The Good Samaritan (Luke 10). Unlike those who were outwardly pious, he took the time to help a person in need using his own resources and time to gain no advantage for self but only to help a person who needed help.
Barnabas (Acts 4). He saw the needs of his brethren so he sold his land, gave all the money to the Lord's cause so that those in need might have relief.
Paul (Galatians 2:20). Paul selflessly gave himself to the Lord setting an example for all those who would be the kind of disciples the Lord wants.
Jesus. The Son of God selflessly left heaven and came to this world to give Himself as a sacrifice for man's sins (Phil. 2:1-8). He had no selfish motives in His actions.
We cite Galatians 2:20 where the apostle Paul said he was no longer living, but that Christ was living in him. What this means is that he had selflessly given control of his life over to Christ and became obedient to Jesus in all things. We can, and must, do the same. Putting self to death is accomplished by:
Self-denial (Matt. 16:24; Luke 9:23). One denies self by esteeming others better than self (Phil. 2:3; John 13:3-17) and humbling oneself before God (1 Pet. 5:6).

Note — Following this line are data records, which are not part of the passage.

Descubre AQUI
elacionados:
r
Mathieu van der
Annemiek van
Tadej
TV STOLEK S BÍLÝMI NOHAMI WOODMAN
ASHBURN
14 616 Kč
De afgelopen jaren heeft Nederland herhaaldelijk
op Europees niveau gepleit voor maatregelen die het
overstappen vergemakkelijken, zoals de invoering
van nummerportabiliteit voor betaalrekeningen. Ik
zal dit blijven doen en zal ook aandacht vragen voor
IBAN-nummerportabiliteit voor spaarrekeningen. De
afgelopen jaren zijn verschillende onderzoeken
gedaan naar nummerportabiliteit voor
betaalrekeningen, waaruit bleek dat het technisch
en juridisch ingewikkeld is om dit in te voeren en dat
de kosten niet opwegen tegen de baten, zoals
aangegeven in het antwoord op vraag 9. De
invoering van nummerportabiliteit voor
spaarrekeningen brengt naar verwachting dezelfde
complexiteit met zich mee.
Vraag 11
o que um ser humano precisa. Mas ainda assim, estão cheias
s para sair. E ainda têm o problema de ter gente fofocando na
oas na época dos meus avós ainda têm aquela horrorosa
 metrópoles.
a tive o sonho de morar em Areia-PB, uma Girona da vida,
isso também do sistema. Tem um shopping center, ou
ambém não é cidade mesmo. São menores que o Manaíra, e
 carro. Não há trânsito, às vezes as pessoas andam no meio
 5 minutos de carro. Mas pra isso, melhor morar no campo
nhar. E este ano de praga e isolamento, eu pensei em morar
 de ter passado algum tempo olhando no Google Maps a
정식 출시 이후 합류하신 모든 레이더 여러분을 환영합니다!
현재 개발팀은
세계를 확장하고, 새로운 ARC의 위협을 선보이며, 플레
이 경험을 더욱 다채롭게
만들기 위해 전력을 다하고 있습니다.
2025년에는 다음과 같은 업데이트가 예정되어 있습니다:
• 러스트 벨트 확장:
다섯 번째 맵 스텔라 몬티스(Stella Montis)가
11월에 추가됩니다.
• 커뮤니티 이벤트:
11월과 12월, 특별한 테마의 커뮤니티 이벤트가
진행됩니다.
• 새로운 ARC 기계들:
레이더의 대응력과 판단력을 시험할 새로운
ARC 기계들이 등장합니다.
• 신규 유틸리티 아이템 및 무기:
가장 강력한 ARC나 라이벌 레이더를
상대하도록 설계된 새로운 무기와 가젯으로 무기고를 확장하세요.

Self-control (Prov. 16:32; Gal. 5:23; 2 Pet. 1:6). One who exercises proper self-control is one who brings every thought and action into conformity with the will of God.
Self-sacrifice (2 Cor. 8:5; Rom. 12:1-2). Christians are to be "living sacrifices" unto God-living each day to accomplish the good works for which they were created so that Father and Son might be glorified in them.